Unfortunately for Abra there is another group of people who know the power Abra possesses. They seek out children like Abra. Calling themselves the True Knot and led by a beautiful but sadistic and evil woman known as Rose the Hat, these people are not human any longer. They are psychic vampires of the sort featured in Dan Simmons' Carrion Comfort or F. Paul Wilson’s Adversary Cycle. They travel incessantly across the US. They literally feed on people’s pain and fear. 9/11 was a bouquet for them. But what they most enjoy, what gives them sustenance and power, is to consume the pain and soul of a child with the shining. After hours of torture, just before death, the True Knot are able to consume what they call “steam” or the essence of such a special child. This gives them power and something approaching immortality. Most of them are hundreds of years old but can appear as old or as young as they please. When Abra clairvoyantly sees Rose leading the True Knot in a ritual murder, Rose becomes psychically aware of Abra. But when Abra is able to smash Rose aside as easily as you or I would an annoying gnat, Rose decides to take a special interest in locating Abra. Rose thinks Abra's power could sustain the True Knot for decades if not centuries.

Abra turns to Dan for help. As Abra is only twelve, it's difficult for the forty something Dan to assist without tripping everyone's pedophile alert. But Dan intends to help Abra just as Dick once helped him. It’s something he feels compelled to do to make up for past sins. And once he discovers that the True Knot has a link to the Overlook Hotel, it becomes very personal indeed. Much like Stoker's Dracula and King's Salem's Lot, a small circle of heroes attempt to protect an innocent against supernatural evil. The twist is that although this innocent is far more powerful than her protectors, seeing herself as Daenerys Targaryen, Abra lacks experience and may not be as wily as she thinks she is.
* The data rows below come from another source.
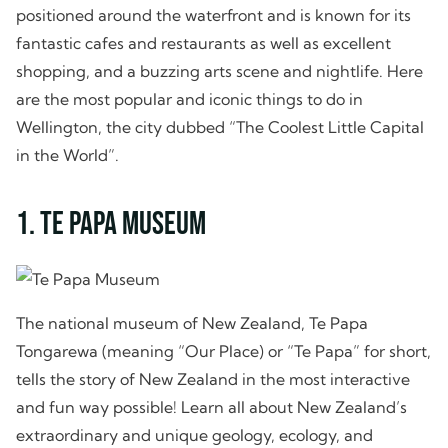
positioned around the waterfront and is known for its
fantastic cafes and restaurants as well as excellent
shopping, and a buzzing arts scene and nightlife. Here
are the most popular and iconic things to do in
Wellington, the city dubbed “The Coolest Little Capital
in the World”.
1. Te Papa Museum
The national museum of New Zealand, Te Papa
Tongarewa (meaning “Our Place) or “Te Papa” for short,
tells the story of New Zealand in the most interactive
and fun way possible! Learn all about New Zealand’s
extraordinary and unique geology, ecology, and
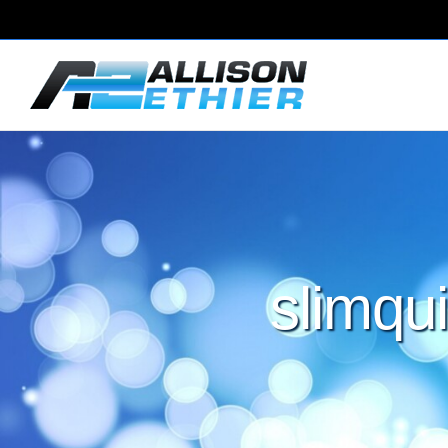
slimqui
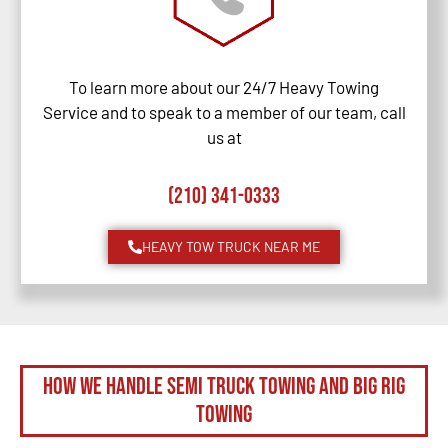
To learn more about our 24/7 Heavy Towing
Service and to speak to a member of our team, call
us at
(210) 341-0333
HEAVY TOW TRUCK NEAR ME
How We Handle Semi Truck Towing and Big Rig
Towing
The bad guys are very bad indeed, and you won’t want to put the book down. It moves quite quickly despite being over 500 pages. Children are harmed in this book. It’s not the most explicit thing King’s ever written but he’s not writing at the shallow end of the gross out pool either. Doctor Sleep is not as scary as The Shining. Black House, which like Doctor Sleep revisits a grown up special child, was much scarier. Unlike a lot of modern horror or fantasy authors King places virtually no grey in the bad characters in Doctor Sleep. Rose and one or two other baddies have a brief hint of complexity but they are and remain monsters. This book is Tolkienesque in that "Evil" is generally depicted as something twisted and broken which is produced by bent people, not something which is part of everyone's heart. So if you want a respite from more cynical authors, this might be worth reading. If you believe that death is not the end or that the arc of the universe does indeed bend towards justice you may be satisfied with this story. I did like the shout out that King gave to a villain in his son Joe Hill’s book NOS4A2, which I need to get around to reading sometime soon.